我怔然——清在心底,果然对我执意随他远征怀着怨气的?“清哥,从前的事,是碧儿任性。可是今晚,皇兄要为她大兴土木之事。碧儿哪有时间和清哥商量,碧儿难道不该阻止么?”
玄清气的扬了下头,“被人当枪使了,还洋洋得意,自以为能!知道吗?”
“清哥是说太后和皇后把碧儿当枪使么?”我静静的辩解,“即便没有太后皇后,碧儿身为御妹,也有义务提醒皇兄,不为奸妃所惑。不是么?”
“是!是啊!所以要当着所有人的面,讥讽于她,讥讽皇上!你好大的胆呢!只是不知旁人听了,是觉得你忠心为国,还是自恃有功,连君上也敢藐视!”
我顿时呆住了。玄清说的不无道理——我的自恃有功,必然是玄清的自恃有功。玄凌若对玄清有了这层误会,将来我们的日子也只能过的更加艰难。
正在相对无言,忽听近旁处有人轻笑:“六王和王妃这是怎么了?方才在宴上还好好的。”
我悚然一惊,扭头看见甄嬛扶着瑾汐袅然站在花下。在他们身后,随着烟花次第绽放,使的二人若明若暗。
玄清见了她,少不得敛了面上怒色,谦谦行了一礼:“还未恭喜莞妃娘娘回宫。小王这番礼过。”
“六王客气了。”甄嬛一笑,“王爷可曾想到本宫还有今日?”
“小王愚钝,不曾料得娘娘今日之势。”玄清又谦逊一礼,这才道,“天色已晚,小王携玉隐先告退了。”他说罢,拉着我退了一步,转身同向凝辉堂的方向走去。
一路默默,我低声道:“清哥,是我错了。”
玄清无言,只是伸臂揽住我的肩头。……
一连数日,太后皇后,与玄凌颁下一堆赏赐。我和玄清婉拒,太后道——不加官进爵已是委屈了六王,再连一点赏赐也没有,实在说不过去了。我和玄清没有办法,只能谢恩接受。
内务府先送来的是一匹匹时新的宫缎,和一奁奁的钗环首饰。除此之外,还有几盒子上好的胭脂水粉。我本以为是太后皇后吩咐送来的,谁知竟是玄凌送来的。一个太监一面为我量体裁衣,一面道——“皇上说了,玉妃娘娘毕竟身份贵重,边关风吹日晒,脸都晒成了黑炭色,若是脑门点个月牙儿,就活脱一个女包龙图了。成何体统?因此皇上特地选了上好的珍珠粉,茯苓玫瑰霜,琼脂玉露膏,给娘娘使用。不出十日,娘娘的肌肤便可大有改观。此外这些钗环首饰也都是最贵重的。……”
送礼的人走了,我坐在菱花镜前,打开一盒子凝脂玉露膏,嗅了嗅,好香。不禁激起了一些爱美之心,扭头看向玄清,却见他面色有些勉强。莫不是他有些吃味?心里有些好笑,有些不忍——“清哥,你是不是……”

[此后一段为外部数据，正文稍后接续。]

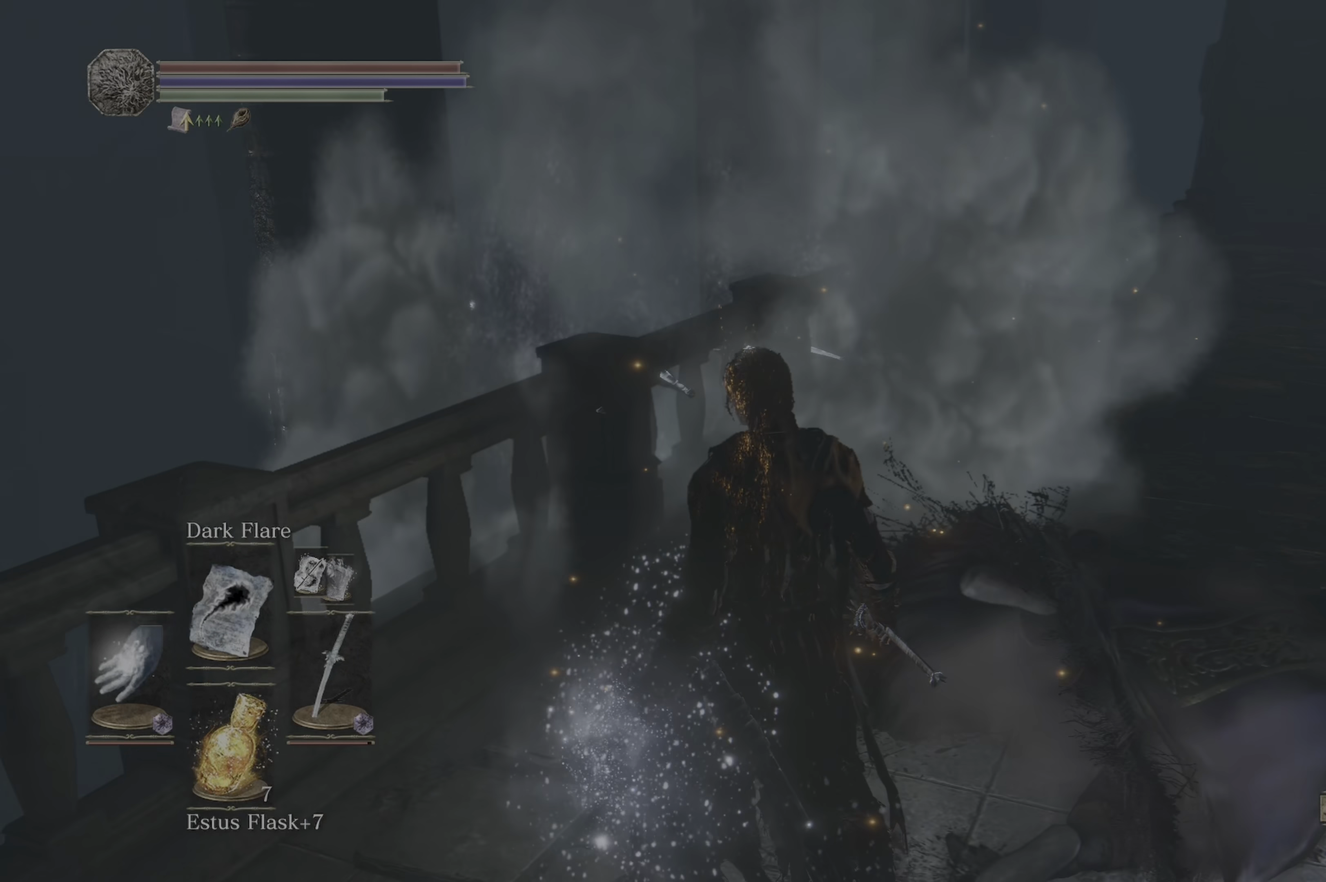
{"buttons": [], "left_stick": "center", "right_stick": "center", "events": []}
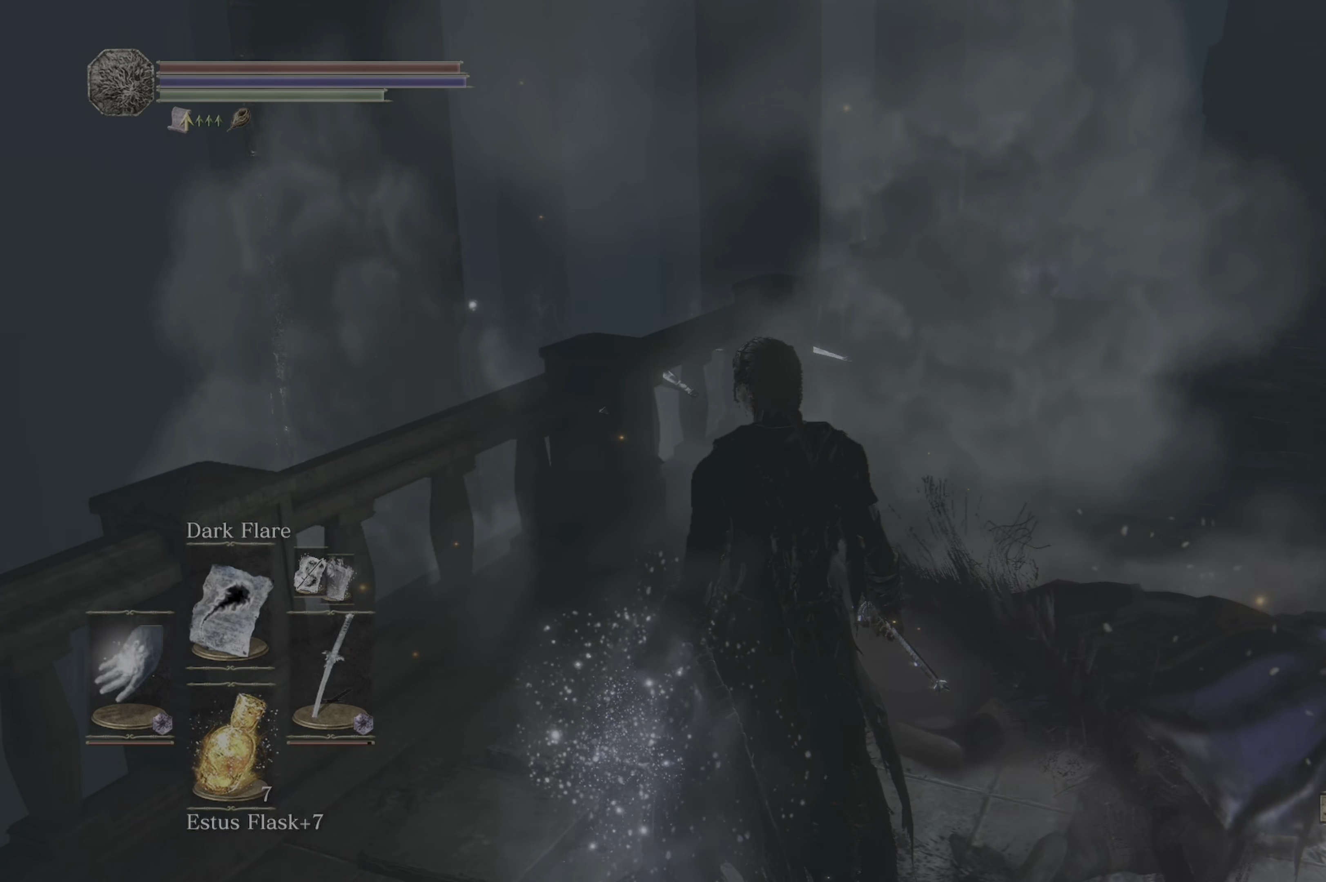
{"buttons": [], "left_stick": "center", "right_stick": "center", "events": []}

话未说完,便被玄清打断了——“皇兄送你的,你只管用就是了!”
“清哥真的不介意?”我歪头看着他。
“切!……”玄清豪爽切了一声,转身昂然出门去了。
这也没什么吧。我心里好笑着,也并无其他念头,叫采蘋采兰为我净面上妆。
几套新装很快作成,多是我钟爱的碧色。我穿着新衣,着意看了看堆积如山的赏赐,竟是赏赐我的颇多,玄清的只有几幅字画,几块玉石,股扇而已。心里不免蹊跷,采蘋也笑道:“怎么太后和皇上这样偏心,赏了王妃这么多东西,王爷的却这样少。”我道:“太后皇上赏我的,也都是看着王爷的面子……”
隔三两日,便有宫宴举行。玄凌的意思是——清河王不受封赏,也只能设宴款待款待。况且正赶着年节,虽有破费,亦不算匡外。
这样的日子总是让人倦累的,要精心的穿着打扮,精心的应候每一个人,唯恐多说一句话,多走一步路。哪有王府里关起门来过日子的悠闲自在?
转眼到了十五,每年大周的上元节都是办的极为隆重。在安福门外举行盛大的观灯会,除了观灯,还有歌舞,各种民间杂技表演。此举一为彰显国力,二为显示普天同庆,与民同乐之意。
晚间随玄凌与后宫一干妃嫔,登上安福门外高搭的彩楼上,众人一起在楼前观看四周的灯会的热闹景象。但见彩楼四周,洋洋足有万余人,身着各色彩衣,手持各式花灯游行。中间还有无数移动的硕大灯轮,灯树,真个光彩流溢,繁华无边。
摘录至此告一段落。